Authorized by the Homestead Act of 1862, this land giveaway program ended for all participating states in 1976 and ended for land awards in Alaska in 1986.

White recipients in the land giveaway program were recruited through a widespread, government-sponsored advertising campaign in newspapers in America and Europe. The land was awarded to applicants who promised to live on it and develop the land for five years. Title to the property vested at the end of this five-year period.

Claimants paid total filing fees of $18 and $1.25 per acre after six-months of residency.
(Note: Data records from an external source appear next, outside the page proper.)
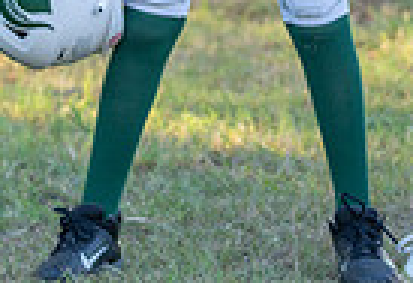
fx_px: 3693
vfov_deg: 4.3
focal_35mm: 319
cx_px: 358
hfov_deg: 6.4
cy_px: -238
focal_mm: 70
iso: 160
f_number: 2.8
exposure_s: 1/320
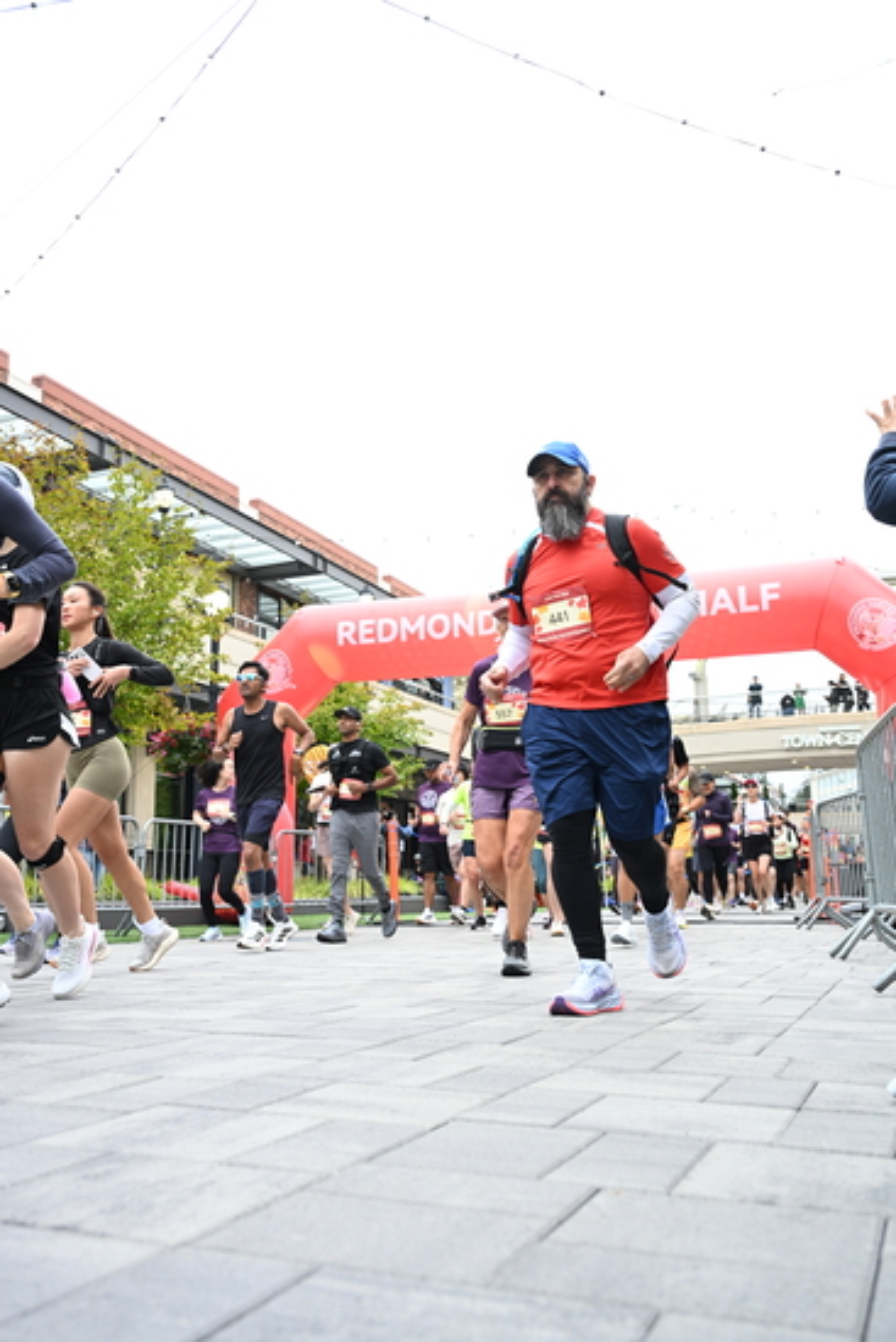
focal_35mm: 31
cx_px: 448
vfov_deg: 60.3
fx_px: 1157
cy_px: 671
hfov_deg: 42.3
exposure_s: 1/640
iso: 2000
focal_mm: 31
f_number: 4
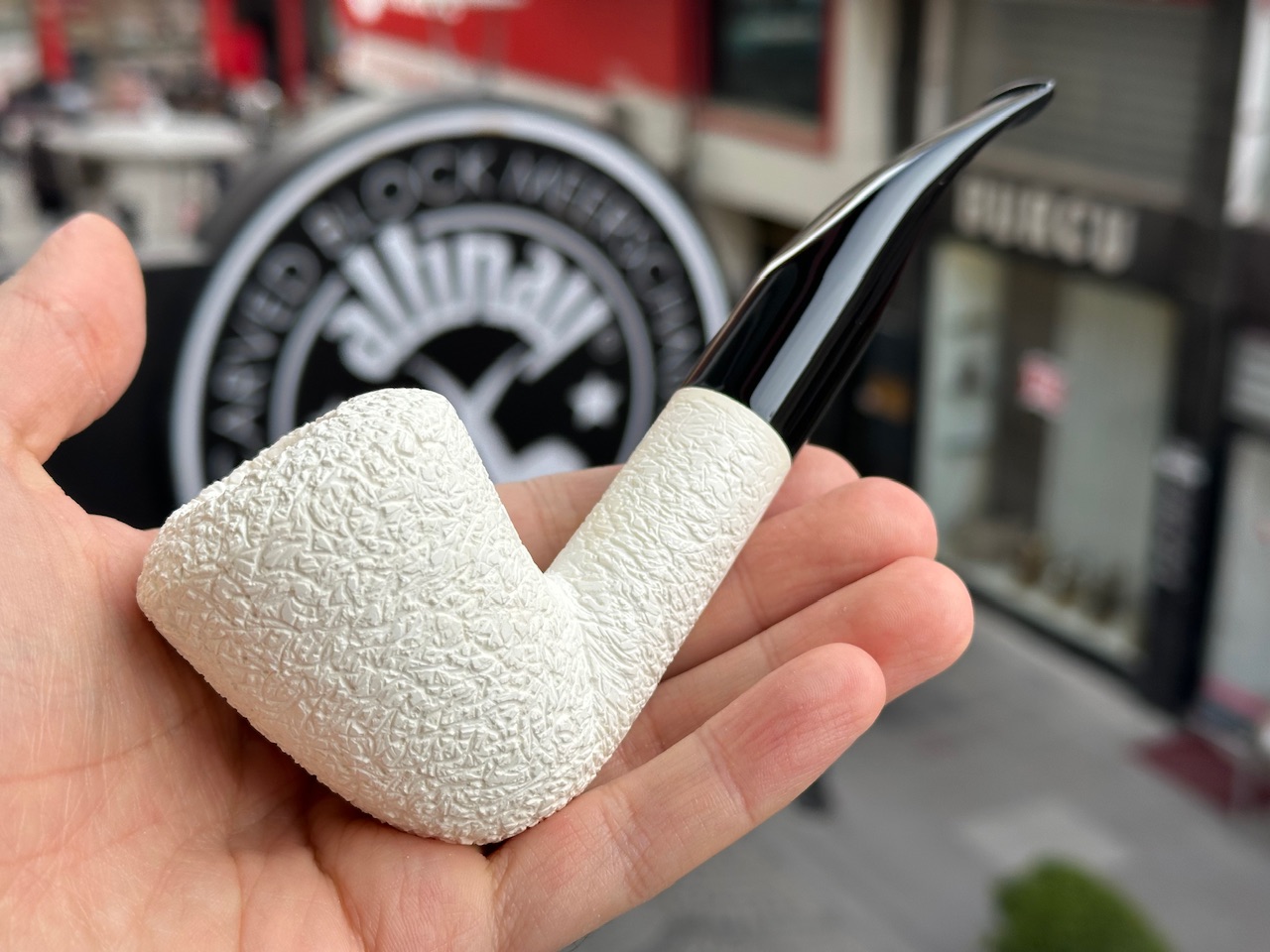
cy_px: 476
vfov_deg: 30.3
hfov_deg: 39.7
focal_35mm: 48
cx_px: 635
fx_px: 1761
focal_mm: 6.86
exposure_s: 1/615
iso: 64
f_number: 1.78
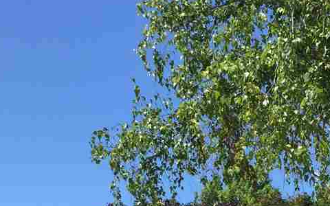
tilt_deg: +5.3
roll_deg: -2.6
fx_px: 737
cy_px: 279
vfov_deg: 15.1
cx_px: 245
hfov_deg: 24.9
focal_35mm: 82
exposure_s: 1/1522
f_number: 2.2
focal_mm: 4.15
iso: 32
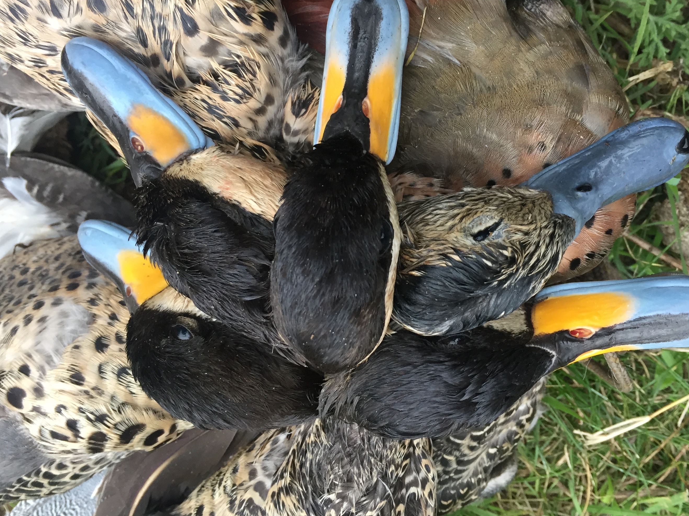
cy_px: 208
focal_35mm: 36
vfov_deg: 39.5
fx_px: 717
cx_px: 406
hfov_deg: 51.1
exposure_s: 1/33
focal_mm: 4.15
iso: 50
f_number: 2.2
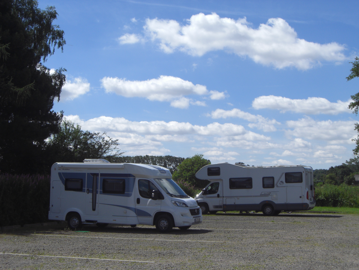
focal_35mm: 55
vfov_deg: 26.6
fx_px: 570
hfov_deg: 34.9
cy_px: 135
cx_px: 180
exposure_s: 1/160
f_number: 9.7
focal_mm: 9
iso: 64
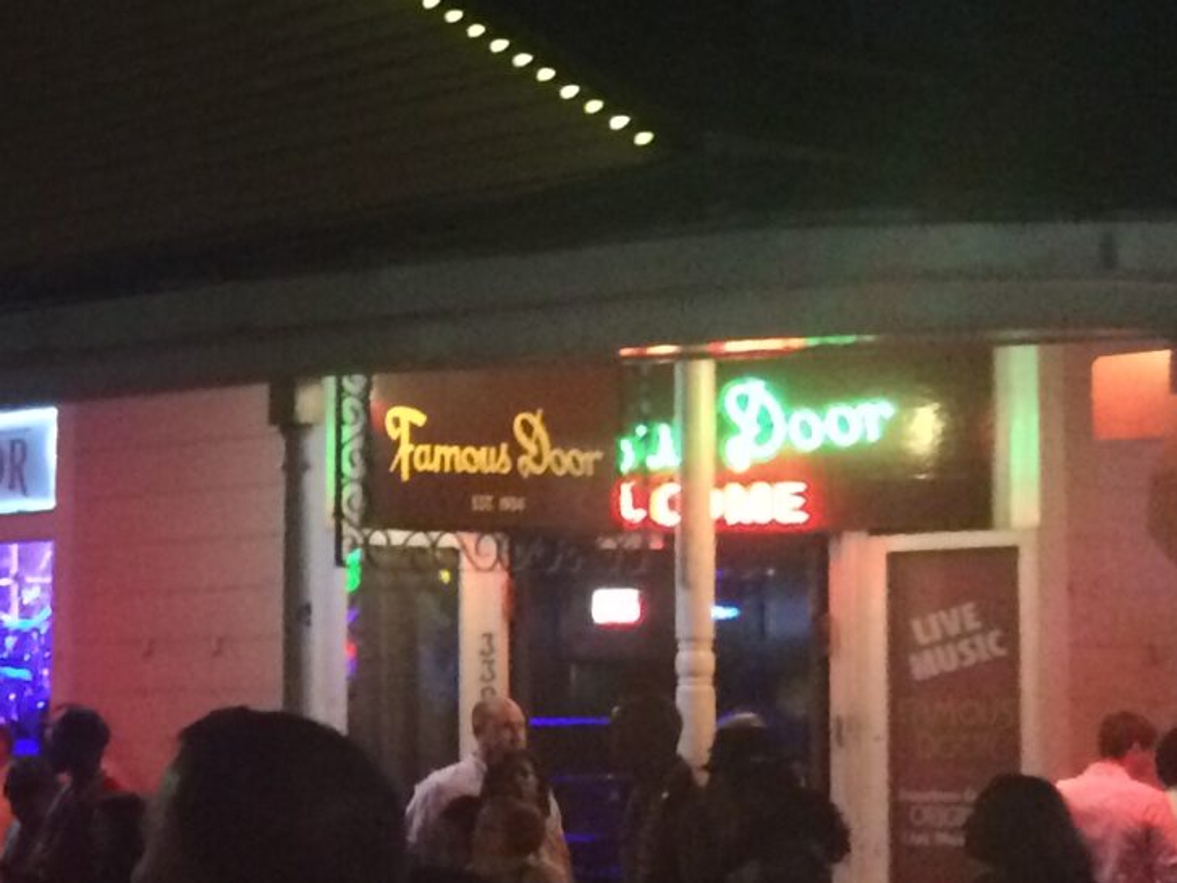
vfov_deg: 14.5
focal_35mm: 102
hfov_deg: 16.9
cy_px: 621
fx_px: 3468
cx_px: -724
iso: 320
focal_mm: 4.15
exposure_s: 1/15
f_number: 2.2
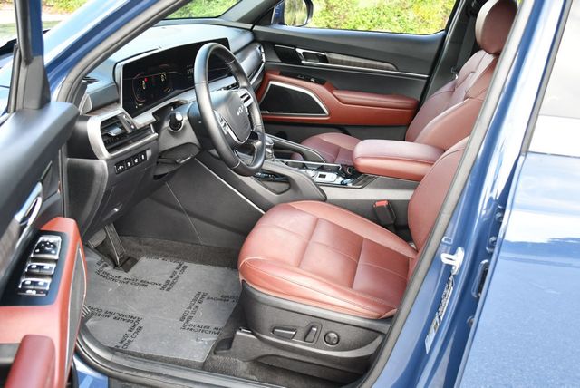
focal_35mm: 36
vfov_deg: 36.9
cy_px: 194
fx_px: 581
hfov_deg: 53.1
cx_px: 290
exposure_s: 1/250
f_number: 3.5
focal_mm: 18
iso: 640
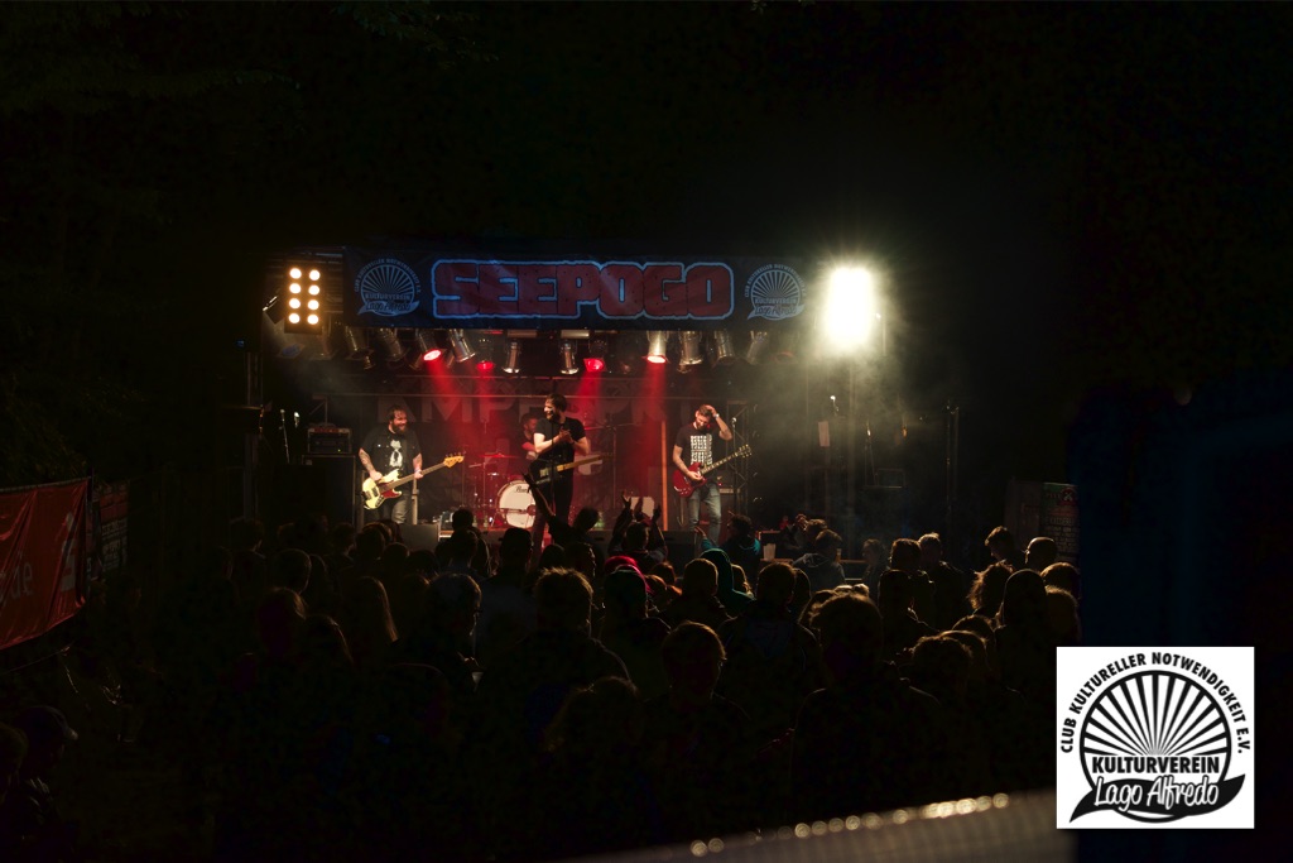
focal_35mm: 43
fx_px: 1545
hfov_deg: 45.4
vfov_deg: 31.2
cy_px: 432
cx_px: 646
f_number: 4
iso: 2500
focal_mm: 43
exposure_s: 1/200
These below-market land acquisition rates essentially made the land a free gift to the recipients.

Congress passed additional laws in 1873 that allowed the government to award larger tracts of land to these white settlers and immigrants. A lot of the land grants included property that had timber rights, mineral rights, and oil and gas reserves, all of which the government eventually released to the land owners through various legislative enactments.

In all, more than 270 million acres of valuable land — about ten percent of the land area of the United States — was given to white settlers and immigrants.

The Homestead Act of 1862 was a 124-year-long, government-sponsored, wealth transfer program for a particular class of people — white settlers and immigrants. It was the longest running, race-based, affirmative action program in United States history.

Ironically, some of the descendants of the beneficiaries of this affirmative action program for whites were the first ones to claim their status as the “victims” of “reverse discrimination” in the 1970s and 80s.